Como costuma rolar nos shows da turnê, Caetano contou histórias de sua trajetória em alguns intervalos. Discorreu sobre músicos e formações que o acompanharam — como A Outra Banda da Terra, Banda Nova, a banda Cê —, falou sobre o R retroflexo presente na faixa A Outra Banda da Terra e saudou o poeta Augusto de Campos, após interpretar sua versão musicada do poema Pulsar.
Eta, eta, eta, eta
Depois da versão voz e violão de Avarandado, Caetano emendou Meu Coco, que é faixa-título do álbum lançado em 2021 e dá nome à turnê. Aliás, uma parte do show permeia o repertório do disco — outra música do álbum, Anjos Tronchos, já veio na sequência —, o que inclui Não Vou Deixar, Ciclâmen do Líbano e Sem Samba Não Dá.
Só que a apresentação também resgata pérolas da carreira do cantor, como Sampa. Logo nos primeiros versos, a plateia vibrou. Suavemente, a plateia sussurrava a letra como se fosse uma segunda voz de Caetano — comportamento que seria comum ao longo do show.
Foi o que aconteceu, por exemplo, na doce O Leãozinho, na bela Menino do Rio e na inevitável You Don’t Know Me, com o público fazendo coro. Aliás, após a faixa do Transa (1972) ser apresentada, Caetano anunciou que aquele seria o último show da turnê de Meu Coco.
— Que beleza, Porto Alegre. É o último Meu Coco que a gente está fazendo no Brasil, é o encerramento da turnê. Eu fui obrigado a deixar pra depois a volta a Porto Alegre, porque é simplesmente maravilhoso para nós encerrar aqui — disse.

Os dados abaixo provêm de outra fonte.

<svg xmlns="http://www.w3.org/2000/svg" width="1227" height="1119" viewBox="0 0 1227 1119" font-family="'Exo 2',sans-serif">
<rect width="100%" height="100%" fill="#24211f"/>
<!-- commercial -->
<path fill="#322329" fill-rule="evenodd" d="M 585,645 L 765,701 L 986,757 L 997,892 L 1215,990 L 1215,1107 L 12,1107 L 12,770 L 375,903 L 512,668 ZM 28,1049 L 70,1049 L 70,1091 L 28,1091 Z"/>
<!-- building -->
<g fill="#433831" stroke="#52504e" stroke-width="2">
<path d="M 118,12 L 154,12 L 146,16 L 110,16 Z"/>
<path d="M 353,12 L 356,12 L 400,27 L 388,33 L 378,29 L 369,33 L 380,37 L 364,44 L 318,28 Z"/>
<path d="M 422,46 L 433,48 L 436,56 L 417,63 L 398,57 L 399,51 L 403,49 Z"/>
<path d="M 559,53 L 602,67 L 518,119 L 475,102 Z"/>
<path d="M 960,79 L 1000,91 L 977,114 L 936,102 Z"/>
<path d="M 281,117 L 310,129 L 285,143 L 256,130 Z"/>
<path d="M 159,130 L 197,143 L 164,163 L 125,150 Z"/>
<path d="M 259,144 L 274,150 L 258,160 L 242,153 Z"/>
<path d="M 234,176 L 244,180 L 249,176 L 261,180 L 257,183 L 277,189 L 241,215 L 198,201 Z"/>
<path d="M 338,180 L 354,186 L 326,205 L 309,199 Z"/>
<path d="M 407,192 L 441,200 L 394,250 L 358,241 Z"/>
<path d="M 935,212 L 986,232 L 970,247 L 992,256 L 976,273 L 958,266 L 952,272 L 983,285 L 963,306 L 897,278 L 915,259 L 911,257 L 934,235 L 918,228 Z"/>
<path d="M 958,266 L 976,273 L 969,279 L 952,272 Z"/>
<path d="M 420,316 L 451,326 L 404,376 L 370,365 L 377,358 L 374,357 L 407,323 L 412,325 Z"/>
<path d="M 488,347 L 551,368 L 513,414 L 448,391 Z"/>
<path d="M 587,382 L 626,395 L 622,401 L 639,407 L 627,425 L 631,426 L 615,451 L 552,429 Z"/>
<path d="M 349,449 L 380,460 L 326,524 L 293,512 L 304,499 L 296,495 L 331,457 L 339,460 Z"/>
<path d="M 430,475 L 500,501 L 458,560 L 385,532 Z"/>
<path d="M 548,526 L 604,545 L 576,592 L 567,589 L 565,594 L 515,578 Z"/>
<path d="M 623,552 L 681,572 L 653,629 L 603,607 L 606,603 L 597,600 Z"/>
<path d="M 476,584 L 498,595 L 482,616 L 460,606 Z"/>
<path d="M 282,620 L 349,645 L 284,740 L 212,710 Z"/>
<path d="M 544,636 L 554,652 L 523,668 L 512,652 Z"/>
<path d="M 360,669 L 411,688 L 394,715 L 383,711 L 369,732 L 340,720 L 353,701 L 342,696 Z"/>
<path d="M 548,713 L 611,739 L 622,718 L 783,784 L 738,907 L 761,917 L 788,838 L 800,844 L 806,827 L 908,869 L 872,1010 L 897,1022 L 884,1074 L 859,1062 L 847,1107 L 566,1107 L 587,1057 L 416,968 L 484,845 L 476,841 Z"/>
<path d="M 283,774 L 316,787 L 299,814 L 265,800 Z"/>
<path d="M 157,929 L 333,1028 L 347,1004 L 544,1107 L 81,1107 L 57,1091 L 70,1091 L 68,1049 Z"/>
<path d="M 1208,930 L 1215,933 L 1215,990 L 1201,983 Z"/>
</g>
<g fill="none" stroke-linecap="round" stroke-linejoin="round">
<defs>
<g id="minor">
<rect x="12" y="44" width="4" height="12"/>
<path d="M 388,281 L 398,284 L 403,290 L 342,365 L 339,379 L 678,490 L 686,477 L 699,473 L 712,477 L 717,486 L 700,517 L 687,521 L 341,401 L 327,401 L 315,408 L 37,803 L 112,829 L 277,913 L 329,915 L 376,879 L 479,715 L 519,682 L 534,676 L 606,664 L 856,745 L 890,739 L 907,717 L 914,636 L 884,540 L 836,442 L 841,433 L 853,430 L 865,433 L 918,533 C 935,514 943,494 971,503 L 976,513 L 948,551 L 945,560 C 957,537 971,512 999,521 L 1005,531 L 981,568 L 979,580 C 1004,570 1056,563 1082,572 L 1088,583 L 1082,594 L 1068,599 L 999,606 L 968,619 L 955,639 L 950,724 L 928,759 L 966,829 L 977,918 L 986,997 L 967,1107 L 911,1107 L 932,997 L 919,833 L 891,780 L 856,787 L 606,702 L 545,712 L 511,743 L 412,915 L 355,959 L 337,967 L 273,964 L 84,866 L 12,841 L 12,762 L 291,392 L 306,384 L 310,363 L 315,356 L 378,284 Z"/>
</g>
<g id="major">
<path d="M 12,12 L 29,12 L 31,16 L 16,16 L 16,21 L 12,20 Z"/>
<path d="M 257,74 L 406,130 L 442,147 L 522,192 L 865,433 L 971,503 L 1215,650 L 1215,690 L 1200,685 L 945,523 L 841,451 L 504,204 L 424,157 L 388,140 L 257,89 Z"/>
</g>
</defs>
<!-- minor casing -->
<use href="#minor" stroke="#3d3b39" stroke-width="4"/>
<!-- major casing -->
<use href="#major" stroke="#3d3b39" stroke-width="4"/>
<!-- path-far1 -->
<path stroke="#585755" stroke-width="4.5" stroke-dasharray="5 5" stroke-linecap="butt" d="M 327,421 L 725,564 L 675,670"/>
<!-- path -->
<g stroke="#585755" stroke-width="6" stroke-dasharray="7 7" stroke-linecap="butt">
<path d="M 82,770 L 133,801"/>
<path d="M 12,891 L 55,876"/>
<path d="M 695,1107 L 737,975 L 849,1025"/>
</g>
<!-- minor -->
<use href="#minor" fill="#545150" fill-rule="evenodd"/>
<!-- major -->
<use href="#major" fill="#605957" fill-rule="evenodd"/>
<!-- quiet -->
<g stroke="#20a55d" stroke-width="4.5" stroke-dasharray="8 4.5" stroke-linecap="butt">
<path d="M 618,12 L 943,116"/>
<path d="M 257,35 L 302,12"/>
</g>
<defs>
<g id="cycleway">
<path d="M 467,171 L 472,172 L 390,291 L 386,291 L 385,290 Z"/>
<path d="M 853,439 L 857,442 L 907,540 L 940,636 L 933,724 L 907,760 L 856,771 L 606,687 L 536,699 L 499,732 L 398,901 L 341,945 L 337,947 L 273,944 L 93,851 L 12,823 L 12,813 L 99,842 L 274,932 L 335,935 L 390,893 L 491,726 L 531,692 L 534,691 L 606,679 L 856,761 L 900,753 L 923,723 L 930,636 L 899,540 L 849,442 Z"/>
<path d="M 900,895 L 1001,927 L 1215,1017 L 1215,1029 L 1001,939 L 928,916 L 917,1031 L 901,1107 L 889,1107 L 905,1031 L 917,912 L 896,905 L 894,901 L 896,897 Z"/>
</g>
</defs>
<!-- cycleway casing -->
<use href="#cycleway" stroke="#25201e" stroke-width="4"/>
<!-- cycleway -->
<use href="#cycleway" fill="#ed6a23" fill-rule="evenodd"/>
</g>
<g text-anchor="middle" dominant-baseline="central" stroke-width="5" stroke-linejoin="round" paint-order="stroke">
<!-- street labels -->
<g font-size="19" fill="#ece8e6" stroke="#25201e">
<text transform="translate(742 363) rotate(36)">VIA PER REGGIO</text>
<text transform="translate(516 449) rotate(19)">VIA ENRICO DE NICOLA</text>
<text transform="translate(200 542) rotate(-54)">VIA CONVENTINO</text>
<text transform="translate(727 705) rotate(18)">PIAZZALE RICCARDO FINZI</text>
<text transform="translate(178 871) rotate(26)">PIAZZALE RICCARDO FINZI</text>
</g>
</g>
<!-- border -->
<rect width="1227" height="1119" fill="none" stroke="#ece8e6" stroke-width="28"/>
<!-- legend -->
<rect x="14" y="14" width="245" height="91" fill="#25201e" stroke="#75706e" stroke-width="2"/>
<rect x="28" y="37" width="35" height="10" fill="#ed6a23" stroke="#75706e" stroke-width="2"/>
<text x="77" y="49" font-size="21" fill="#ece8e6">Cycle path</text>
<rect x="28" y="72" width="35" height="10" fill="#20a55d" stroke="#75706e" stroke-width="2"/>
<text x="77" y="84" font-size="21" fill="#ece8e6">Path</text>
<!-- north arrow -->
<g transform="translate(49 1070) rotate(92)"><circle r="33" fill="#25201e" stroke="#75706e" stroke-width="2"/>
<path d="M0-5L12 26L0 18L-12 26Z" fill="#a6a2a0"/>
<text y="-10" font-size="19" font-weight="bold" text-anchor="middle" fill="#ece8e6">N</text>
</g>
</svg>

Depois de momentos mais contemplativos do repertório, o público se acendeu com Cajuína, mas foi a vibrante Reconvexo que fez a plateia se levantar de suas cadeiras e dançar como se fosse Carnaval.
Quando terminou de interpretar a histórica Baby, que ficou conhecida na voz de Gal Costa, Caetano prestou homenagem à amiga. Ela partiu em 2022.
— Gal Costa para sempre — louvou.
Com Sem Samba Não Dá, que obviamente colocou o Araújo para sambar, o público se direcionou para dançar próximo à grade em frente ao palco. O clima festivo tomou conta do ambiente, que se confirmou com a música seguinte, Lua de São Jorge. Ao término da canção, ele recebeu uma bandeira da Palestina e a exibiu à plateia, que o ovacionou.
No bis, ele começou com a delicada Mansidão e, a seguir, provocou um tremendo êxtase no anfiteatro com a suingada Odara. A Luz de Tieta fechou o show, com o Araújo . Terminada a música, o público continuou cantando o refrão “Eta, eta, eta, eta/ É a lua, é o sol, é a luz de Tieta”. E seguirão cantando Caetano por um bom tempo.
Foi a despedida nacional da turnê Meu Coco, que foi um sucesso na capital gaúcha: além das duas datas deste fim de semana, o show encheu o Araújo em três noites de abril (8, 9 e 10) e duas de dezembro (16 e 17) de 2022.
Não se tem informação se Caetano voltará a se apresentar em Porto Alegre. Torça-se, quem sabe, que retorne com a irmã. Seguramente, quem foi em pelo menos um dos shows no Araújo, o veria por mais noites. Para sempre.